Epiphanius must have started composing, or at least mapping out the Panarion*, or “Medicine Chest [against Heresies],” while he was still working on the Ancoratus. Ancoratus 12.7–13.8 (GCS n.F. 10.1:20–22) already lists the eighty heresies (twenty before Christ, sixty after) of the Panarion. The main composition of the Panarion took place roughly in the years 375–378. Like the Ancoratus, the Panarion was composed upon request: a certain Acacius and Paul had “heard the names applied by Your Honor to the heresies,” and asked for a full explanation of them.58 Whether they had read the Ancoratus and were puzzled by the (out-of-the-blue) list of heresies, or whether Epiphanius was publicizing his list by other means, we cannot know. Epiphanius composed the Panarion rather quickly (in under three years), considering its length, complexity, and (presumably) his other episcopal duties during this period. As is the case with the Ancoratus, Epiphanius's compositional style seems to have left little time for editing after his initial dictation. The Panarion contains a wealth of other Christian documents (from both “heretics” and "orthodox") our only Greek fragments of Irenaeus's Against Heresies, Ptolemy's Letter to Flora, and various documents pertaining to theological struggles during Epiphanius's own time, to name just a few. In addition to these texts, Epiphanius has also included writings of his own, dictated directly into the Panarion, including a lengthy “refutation” (elenchos) of Marcion's Bible, which he had written “some years before” (apo etōn hikanōn)59 and later embedded in Panarion 42 (against the Marcionites),60 and his aforementioned Epistula ad Arabos, in defense of Mary's virginity. These are merely the two earlier writings he names: given that he also copies material from the Ancoratus (sometimes without signaling that he is doing so61) we might also imagine Epiphanius economically recycling other earlier written materials at hand that have not otherwise survived.[Jacobs Epiphanius of Cyprus: A Cultural Biography of Late Antiquity p. 20, 21]The more I think about this and look at the evidence the more certain I - and everyone else - should be that the reference to 'possessing the Marcionite Bible' and carrying out the minutia of textual criticism was entirely false.

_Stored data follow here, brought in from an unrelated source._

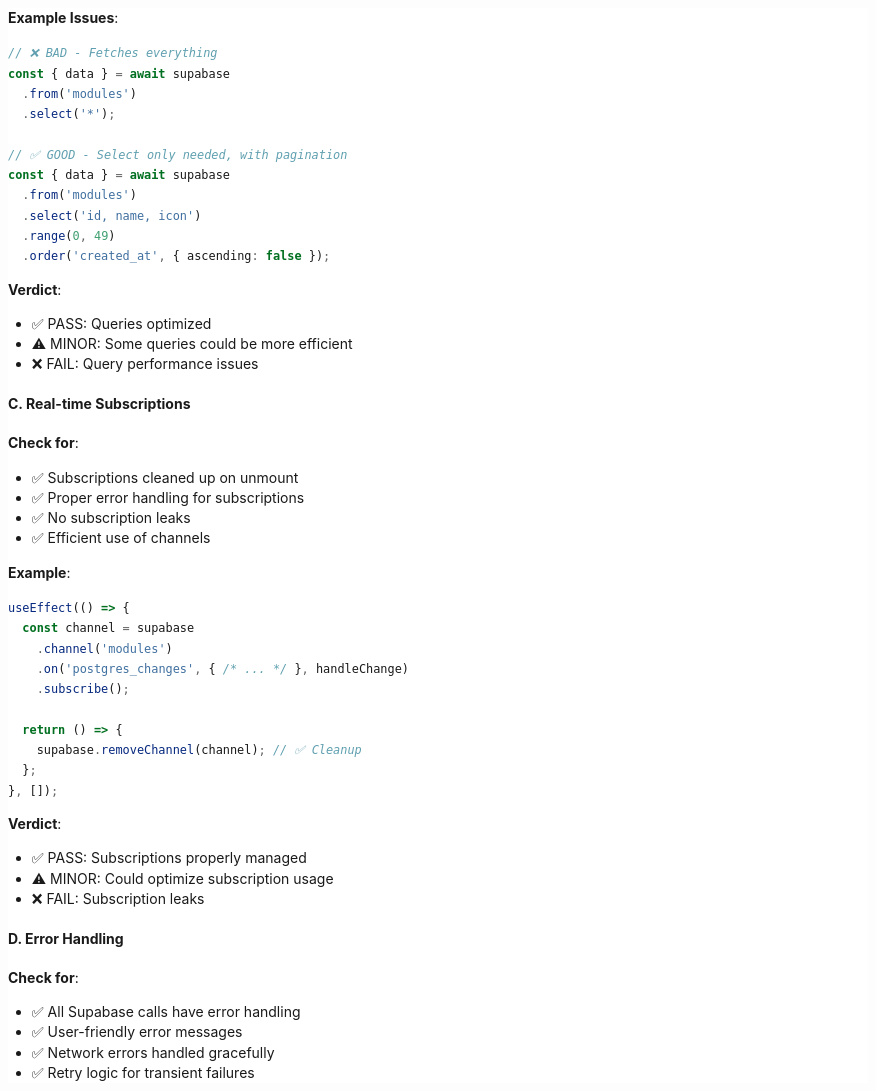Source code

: **Example Issues**:
```typescript
// ❌ BAD - Fetches everything
const { data } = await supabase
  .from('modules')
  .select('*');

// ✅ GOOD - Select only needed, with pagination
const { data } = await supabase
  .from('modules')
  .select('id, name, icon')
  .range(0, 49)
  .order('created_at', { ascending: false });
```

**Verdict**:
- ✅ PASS: Queries optimized
- ⚠️ MINOR: Some queries could be more efficient
- ❌ FAIL: Query performance issues

#### C. Real-time Subscriptions

**Check for**:
- ✅ Subscriptions cleaned up on unmount
- ✅ Proper error handling for subscriptions
- ✅ No subscription leaks
- ✅ Efficient use of channels

**Example**:
```typescript
useEffect(() => {
  const channel = supabase
    .channel('modules')
    .on('postgres_changes', { /* ... */ }, handleChange)
    .subscribe();

  return () => {
    supabase.removeChannel(channel); // ✅ Cleanup
  };
}, []);
```

**Verdict**:
- ✅ PASS: Subscriptions properly managed
- ⚠️ MINOR: Could optimize subscription usage
- ❌ FAIL: Subscription leaks

#### D. Error Handling

**Check for**:
- ✅ All Supabase calls have error handling
- ✅ User-friendly error messages
- ✅ Network errors handled gracefully
- ✅ Retry logic for transient failures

58. Epistula Acacii et Pauli 1.9 (GCS n.F. 10.1:154).
59. Epiphanius, Panarion 42.10.2 (GCS 31:106).
60. Epiphanius, Panarion 42.11–12 (GCS 31:107–82). Note that, although this refutatio is only two chapters of the Panarion, it covers 75 pages in the critical edition.
61. See, for instance, Panarion 70.7.6–8.4 (GCS 37:239–40), which repeats the argument of Ancoratus 54.1–7 (GCS n.F. 10.1.63, 64)
Look at the 'hurried' character of the Panarion as a whole now coupled with the fact that the outline against Marcion was never completed but was - paradoxically - carried out a while before. It would have been hard - if not impossible - to dictate this work. Rather I think he might have asked one of his scribes to go through previous works written against Marcion and cull as much useful information about their writings as possible.